The Perpetual Pavement concept was first articulated in 2000 and the concept has rapidly gained acceptance. The APA’s newest technical document on the subject is Perpetual Asphalt Pavements: A Synthesis. This comprehensive publication captures the activities that have taken place over the last decade, synthesizes the information in way that is useful to providing guidance for Perpetual Pavement design and construction, and provides a vision for further research and development to refine Perpetual Pavements.

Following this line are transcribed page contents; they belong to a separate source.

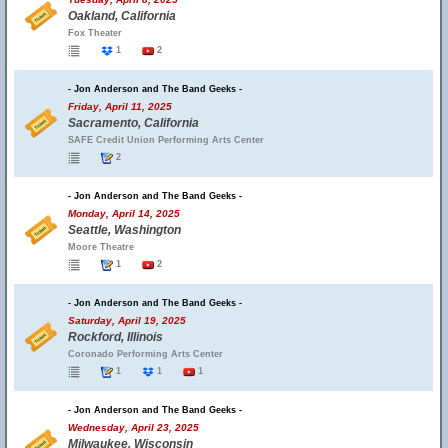
Oakland, California
Fox Theater
1
2
- Jon Anderson and The Band Geeks -
Friday, April 11, 2025
Sacramento, California
SAFE Credit Union Performing Arts Center
2
- Jon Anderson and The Band Geeks -
Monday, April 14, 2025
Seattle, Washington
Moore Theatre
1
2
- Jon Anderson and The Band Geeks -
Saturday, April 19, 2025
Rockford, Illinois
Coronado Performing Arts Center
1
1
1
- Jon Anderson and The Band Geeks -
Wednesday, April 23, 2025
Milwaukee, Wisconsin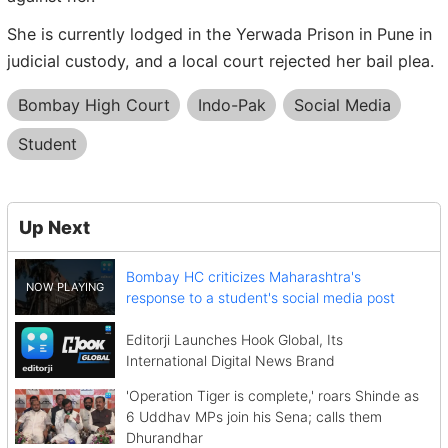
She is currently lodged in the Yerwada Prison in Pune in
judicial custody, and a local court rejected her bail plea.
Bombay High Court
Indo-Pak
Social Media
Student
Up Next
Bombay HC criticizes Maharashtra's
response to a student's social media post
Editorji Launches Hook Global, Its
International Digital News Brand
'Operation Tiger is complete,' roars Shinde as
6 Uddhav MPs join his Sena; calls them
Dhurandhar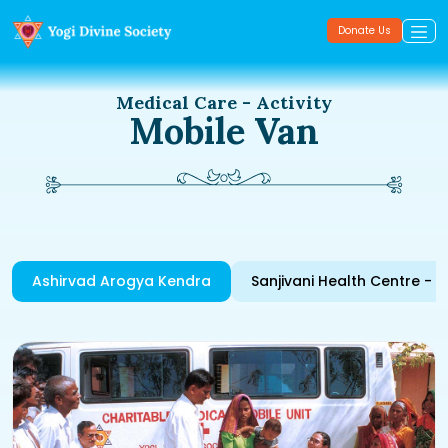
Donate Us
Medical Care - Activity
Mobile Van
Ashirvad Arogya Kendra
Sanjivani Health Centre - 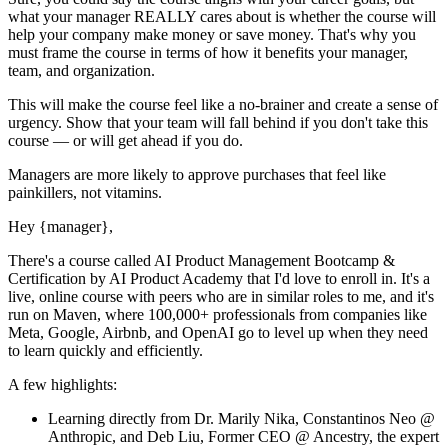
what your manager REALLY cares about is whether the course will
help your company make money or save money. That's why you
must
frame the course in terms of how it benefits your manager,
team, and organization.
This will make the course feel like a no-brainer and create a sense of
urgency. Show that your team will fall behind if you don't take this
course — or will get ahead if you do.
Managers are more likely to approve purchases that feel like
painkillers, not vitamins.
Hey
{manager}
,
There's a course called
AI Product Management Bootcamp &
Certification by AI Product Academy
that I'd love to enroll in. It's a
live, online course with peers who are in similar roles to me, and it's
run on Maven, where 100,000+ professionals from companies like
Meta, Google, Airbnb, and OpenAI go to level up when they need
to learn quickly and efficiently.
A few highlights:
Learning directly from
Dr. Marily Nika, Constantinos Neo @
Anthropic, and Deb Liu, Former CEO @ Ancestry
, the expert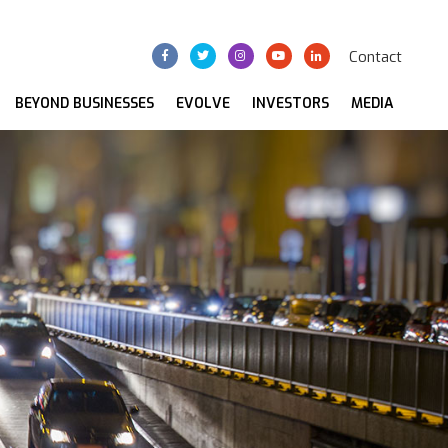
Contact
BEYOND BUSINESSES
EVOLVE
INVESTORS
MEDIA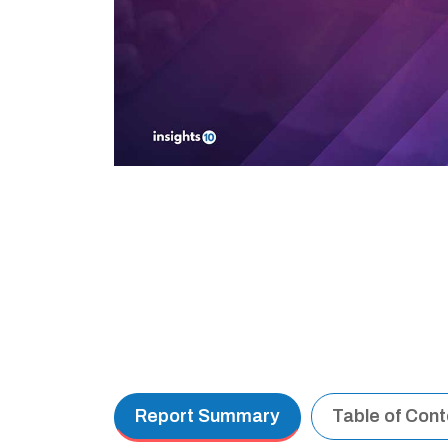
Report Summary
Table of Con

Smooth roads conserve energy and extend the life of pavements. Studies at a pavement test track in Nevada have shown that driving on smoother surfaces can reduce fuel consumption in the neighborhood of 4.5 to 5 percent compared to fuel consumption on a rough pavement. A study in Sweden concluded that vehicles traveling on the smoothest roads in that country’s network consumed up to 10 percent less fuel than vehicles on their roughest roads.
Smoother pavements also result in longer pavement life by as much as 10 to 25 percent, resulting in lower maintenance costs. As a rule, asphalt pavements are smoother than concrete pavements. Smoothness measurements on interstate highways in Oregon and Washington showed that asphalt pavements are on average 33 percent smoother in Oregon, and over 50 percent smoother in Washington.
Smoothness also means that truck tires don’t bounce on the pavement and deliver the kind of impact loading they would on a rougher pavement. Some experts estimate that increasing pavement smoothness by 25 percent results in a 9 percent to 10 percent increase in the life of pavements.
Smooth pavements save money for motorists, too. According to The Road Information Program, driving on roads in poor conditions costs around $400 per year per vehicle annually.
Paving with asphalt cuts construction project time significantly and eliminates the long curing times of concrete. As a result, traffic flows more smoothly, impact on commerce is minimized, and safety hazards are reduced. Asphalt paving projects can be planned and carried out to take advantage of low-traffic periods, like nights and weekends, minimizing the project’s impact on motorists, residences and businesses.